Well, we here at MTV News are certainly excited that “New Moon” has been green-lit: Without the “Twilight” sequel, there would be a big hole in our lives around here, so as an editor, I’m happy. But as a Twilighter? I’m apprehensive.
I’ve been an irrationally enthusiastic “Twilight” fan since April. And in the months since the books and pre-movie hype became a full-fledged pop-culture phenomenon, thus open to full-fledged criticism, I’ve been a “Twilight” apologist — defending the series in spite of its flaws. And when bad reviews of the movie started coming in, I braced myself for the fight.

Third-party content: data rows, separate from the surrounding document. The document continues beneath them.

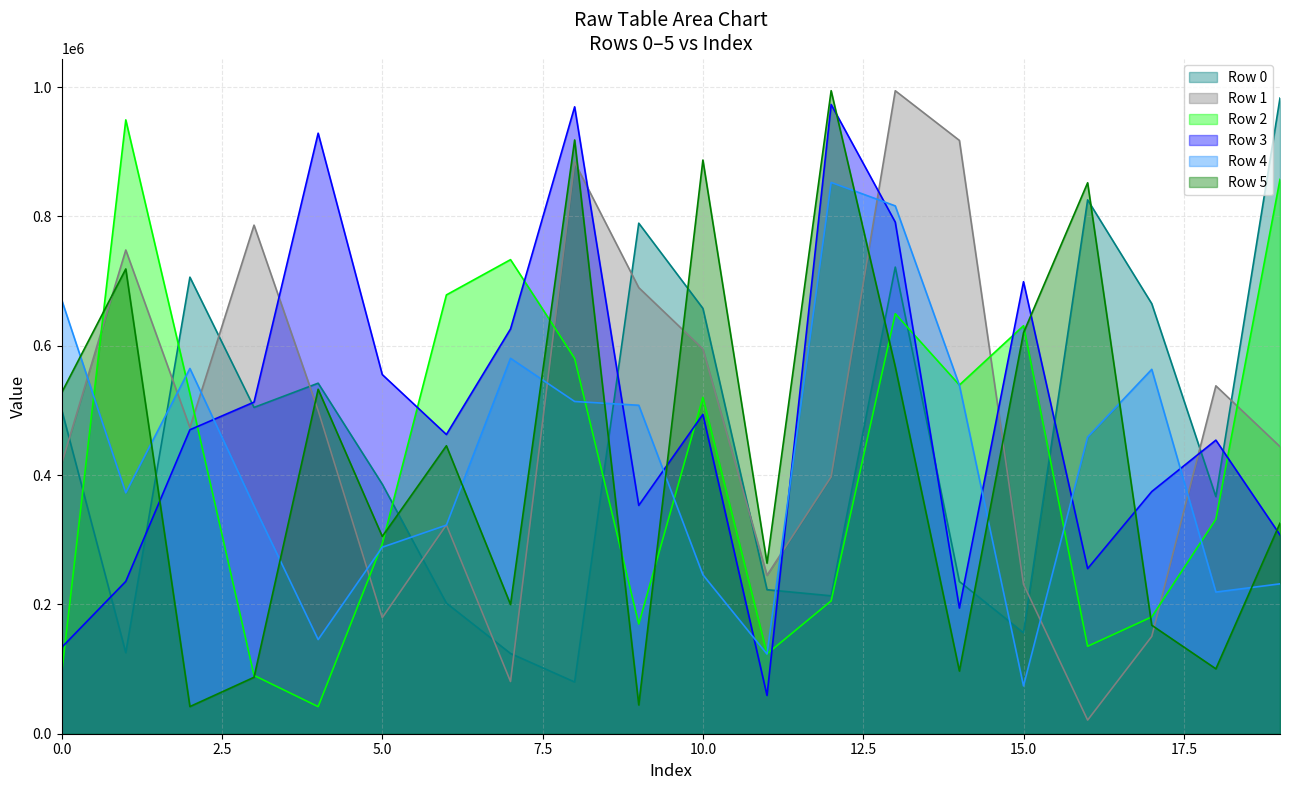

Reading left to right, list all the values displayed in this chart.

Row 0: 501296	125301	706157	504678	542174	385979	201978	124114	79961	789643	657861	222716	213292	721714	235413	156092	825711	665129	366717	983126
Row 1: 417628	748162	473494	786603	499941	179543	323033	80755	883828	689918	595048	245025	397302	994501	917668	231151	21072	150484	538043	444071
Row 2: 93520	949414	525982	90186	41863	293541	678705	733250	580542	169680	520253	123531	205442	649641	539376	631040	135232	180679	331732	857388
Row 3: 133453	235618	470117	512924	928828	555487	462804	626049	969607	353144	493953	59144	973214	791293	194416	699123	255394	374551	454084	307452
Row 4: 671144	372584	564932	352364	145661	288505	322620	580668	513861	508014	245836	123167	852661	816387	538973	73955	458821	563569	219093	231809
Row 5: 527512	718844	42001	87277	532799	305106	445377	199821	918345	44508	887277	263822	994573	567665	96963	620167	852129	167801	100384	325629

Sadly, there was no fight in me when the credits rolled. Instead, I cried out to anyone who would listen all the ways that this could have been the movie I’d waited so long to see. But rather than launch into my own critique (and seriously, I could go scene-by-scene), I’m going to concentrate on the next film, which still has a chance to be great. Catherine Hardwicke and company, here’s my wish list for “New Moon”:
1) Go back to the books and re-examine what makes us fall in love with Edward and Bella, as much as what makes them fall in love with each other. Yes, their story overflows with gooey melodrama, but there’s also a healthy serving of sarcasm and light-hearted banter, which is when the readers can actually see themselves in the characters. Before you jump into those “I can’t live without you” scenes, give us a little bit of Edward reading her friends’ minds to eavesdrop on her clumsiness. You did it right in that scene when they arrive at school together and she says that everyone’s looking at them. “Not that guy,” he offers, and then has to retract. We really needed more of that before the meadow scene. You’ll have a chance to do this in the beginning of “New Moon,” before the birthday party turns into a disaster. And when Edward leaves, the audience will be counting on some cuteness from Jacob and Mike to keep us all from jumping off a cliff.
2) Beef up the roles of the other Cullens. Without backstory, they all seem like pretty, flat background characters. Those black-and-white, costume flashbacks were cool. More, please. Especially when you illustrate Carlisle’s wild days with the Volturi.
3) Cut back on the special effects, a lot. If vampires move too fast for humans to see, then why would we even have seen those cheesy blurs? All of that worked way better in our imaginations, and maybe it should stay that way. I’d rather see them appear out of thin air, than whoosh around like characters in a Sci Fi Channel movie. And whatever you did to make Edward sparkle was so unlike the rest of the movie, it took me completely out of the story and made me laugh. Everything else about the aesthetic of “Twilight” was beautiful, and I’m ready to book a vacation to the Pacific Northwest right now. I realize the werewolves pose a big problem, and you run the risk of them looking either like Falkor or something out of “Episode I.” Please, I beg you, use real wolves!
4) Nix the ’80s electric guitar solos in the score. (See above, re: Sci Fi Channel.)
5) Let Kristen Stewart do her thing. There were moments in “Twilight” that really reminded me of the gritty, natural teen angst of “Thirteen” — the actors had room to breathe and act like real people, with real problems. I was in tears when Bella told Charlie she was leaving Forks for good. In “New Moon,” Bella’s depression can be Kristen’s chance to shine as an actress, so don’t muck it up with layers of dramatic music. While you’re at it, for the Volturi, let’s get some good character actors who won’t ham it up like cartoon vampires. More Gary Oldman than Tom Cruise, if you will.
6) OK, this is reverting to the gripe list I said I wouldn’t write, but can you also do away with the silly crouching pose the vampires do before they fight? What is that about? These are graceful killing machines. Not little kids pretending to be lions.
Now it’s your turn, Twilighters. What’s on your “New Moon” wish list?